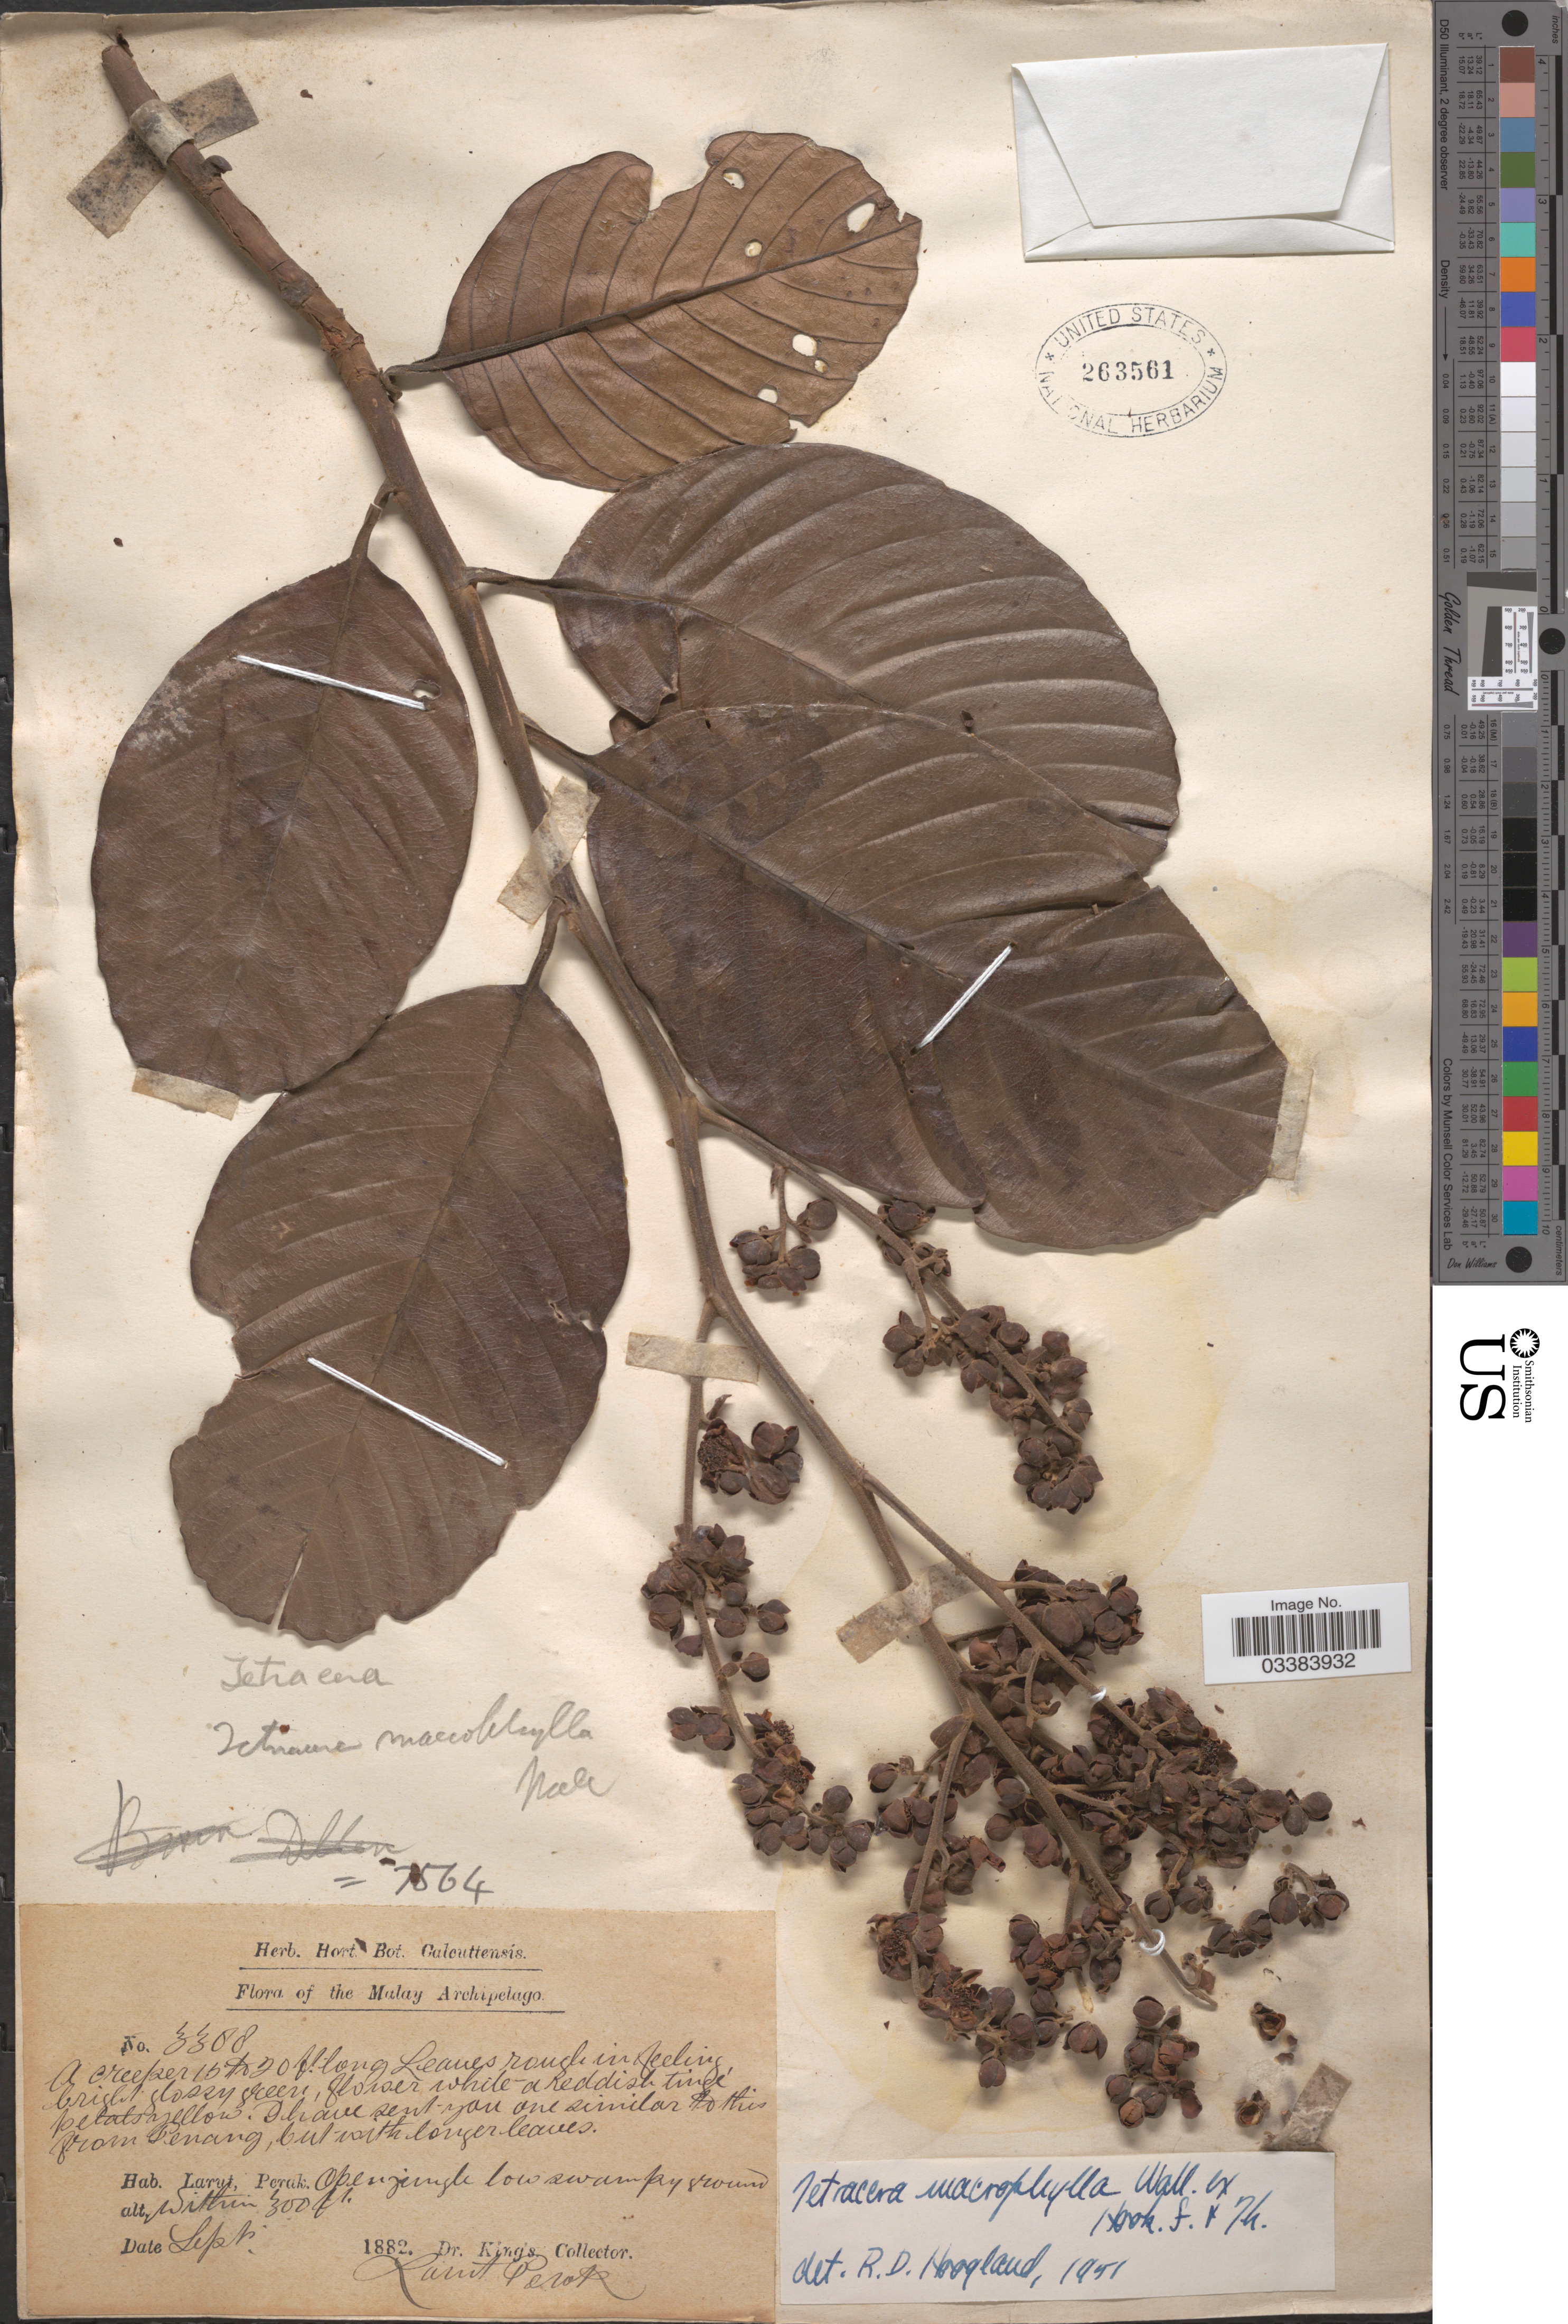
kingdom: Plantae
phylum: Tracheophyta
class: Magnoliopsida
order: Dilleniales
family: Dilleniaceae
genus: Tetracera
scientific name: Tetracera macrophylla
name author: Wall. ex Hook. f. & Thomson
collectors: Dr. King's collector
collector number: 3388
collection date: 1882-09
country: Malaysia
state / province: Perak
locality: Malay Archipelago, Larut.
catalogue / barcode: US 263561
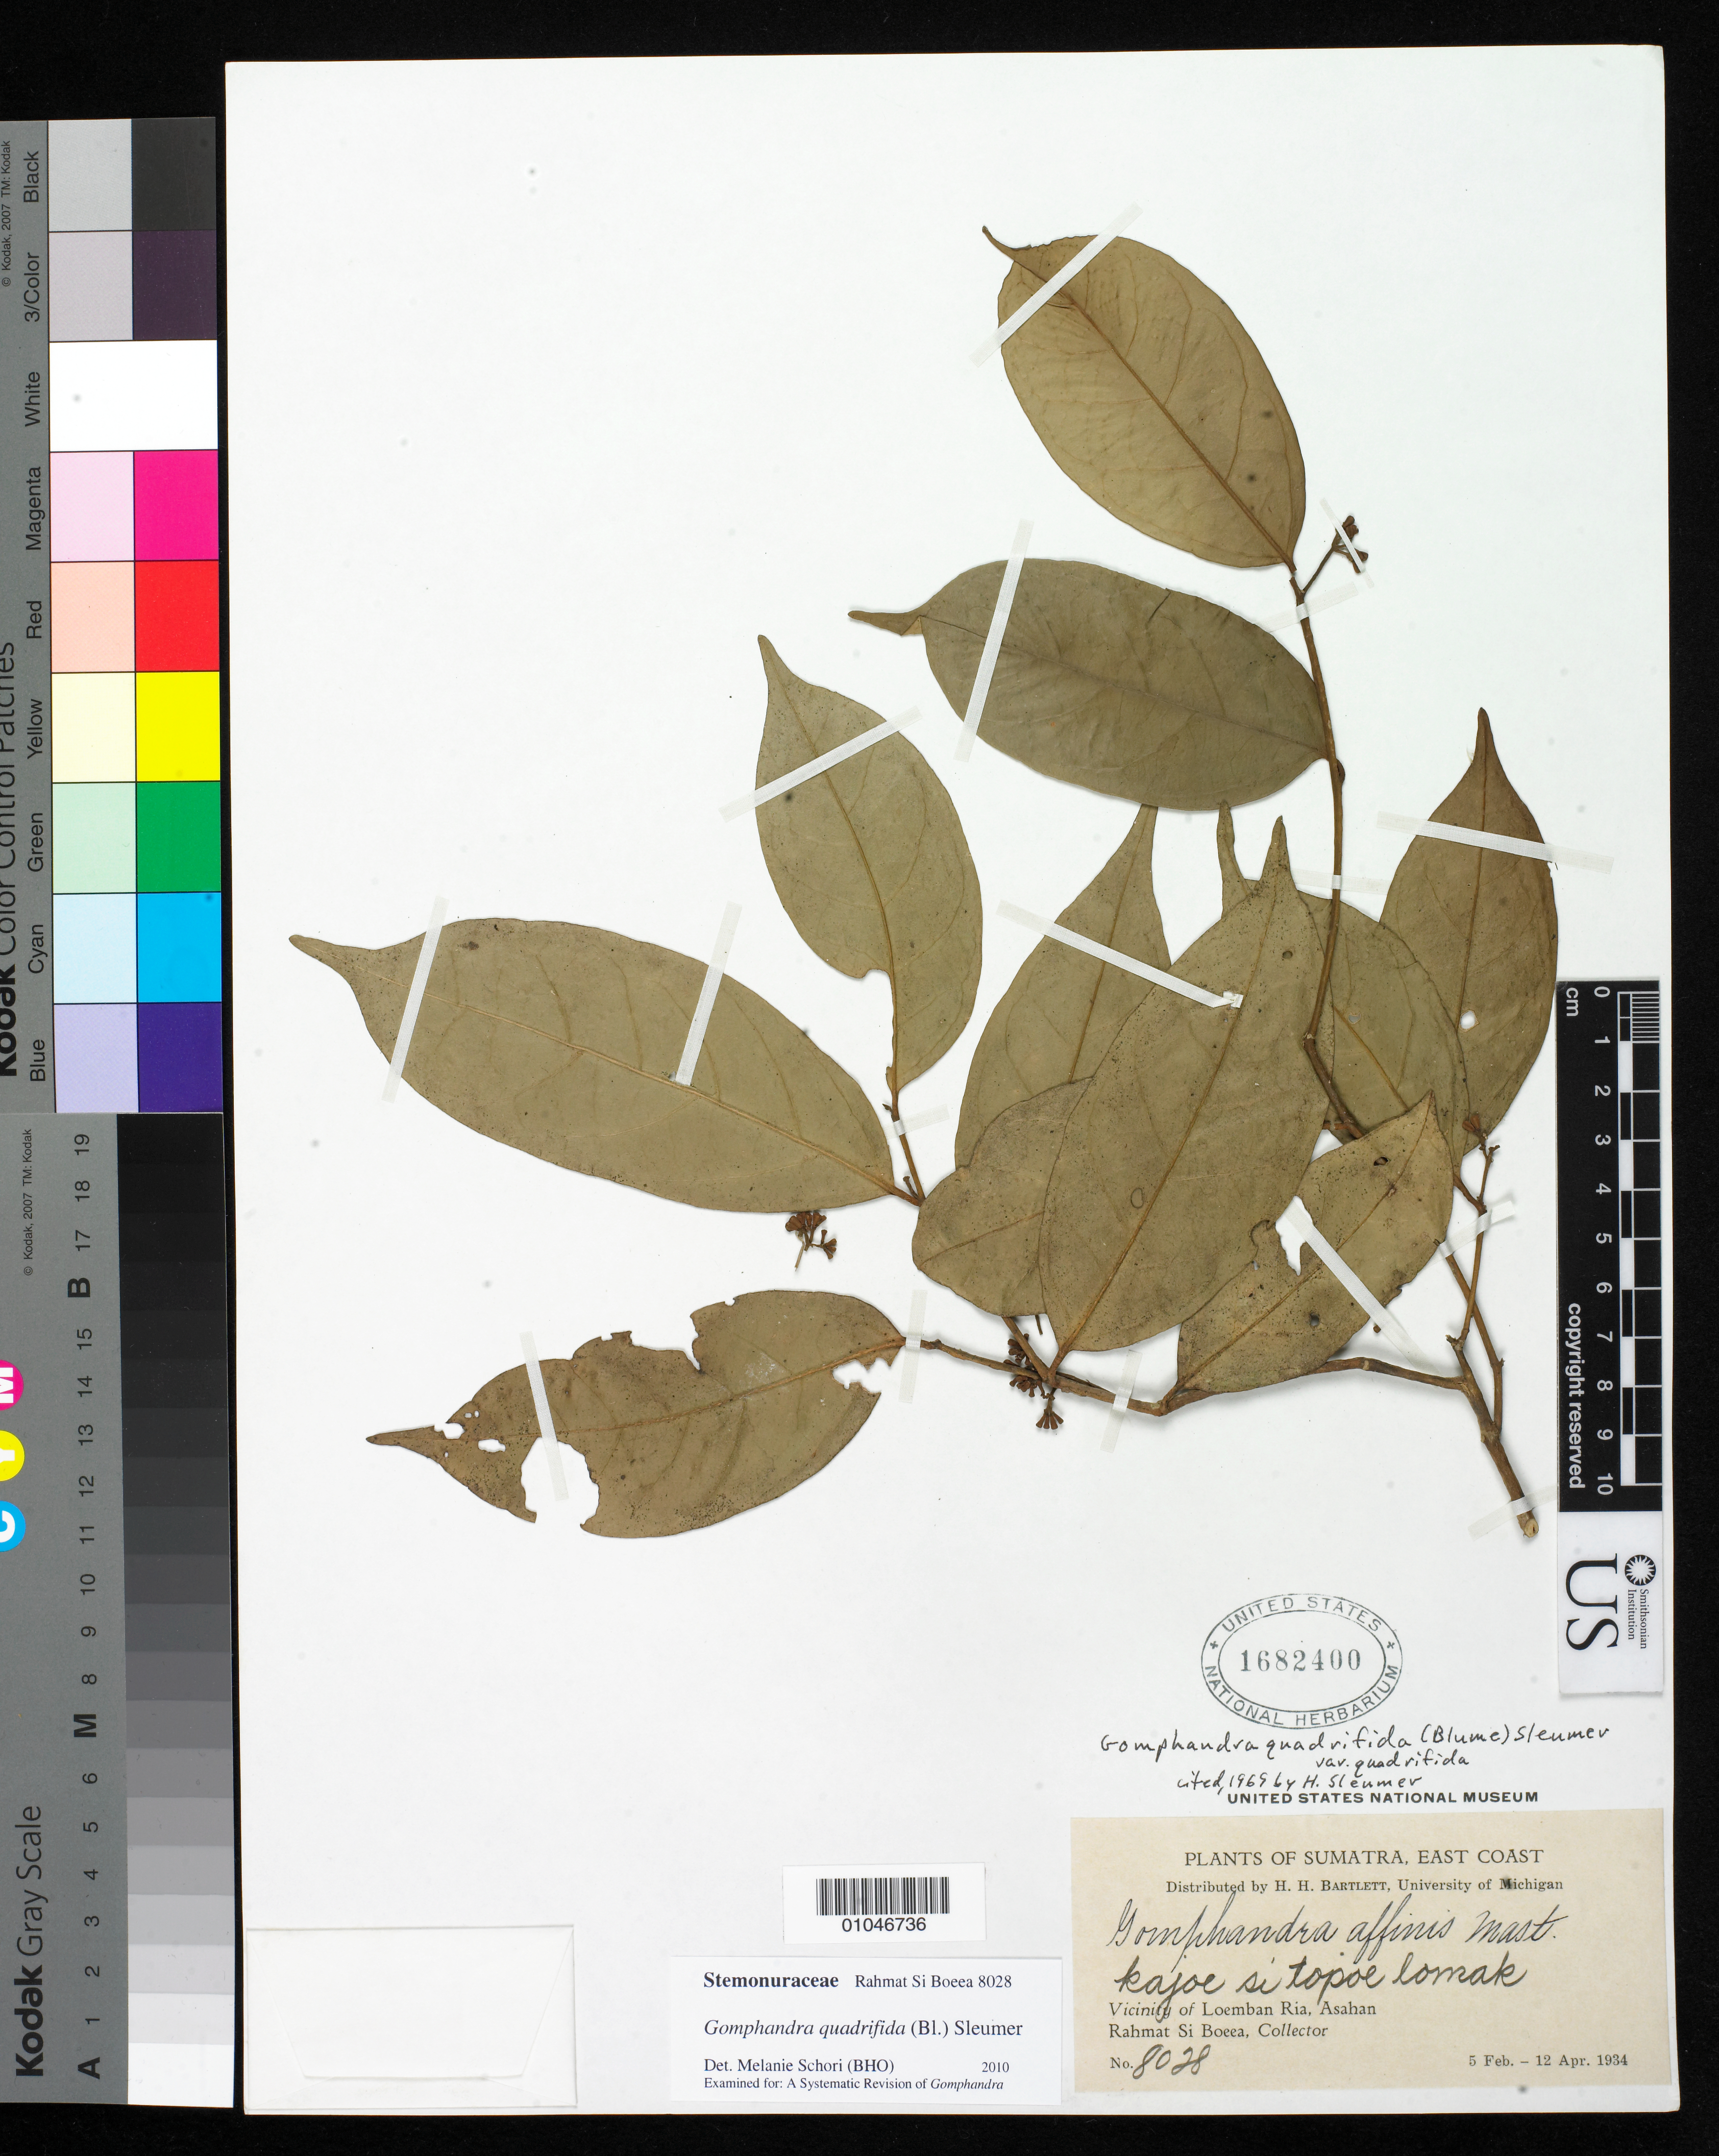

--

• **EXERCISE GOAL**:
Please rewrite the data above, swapping "locality" for "site" and leaving everything else unchanged. Omit the pictures.

• **OUTPUT FOR THIS EXERCISE**:
kingdom: Plantae
phylum: Tracheophyta
class: Magnoliopsida
order: Dilleniales
family: Dilleniaceae
genus: Tetracera
scientific name: Tetracera macrophylla
name author: Wall. ex Hook. f. & Thomson
collectors: Dr. King's collector
collector number: 3388
collection date: 1882-09
country: Malaysia
state / province: Perak
site: Malay Archipelago, Larut.
catalogue / barcode: US 263561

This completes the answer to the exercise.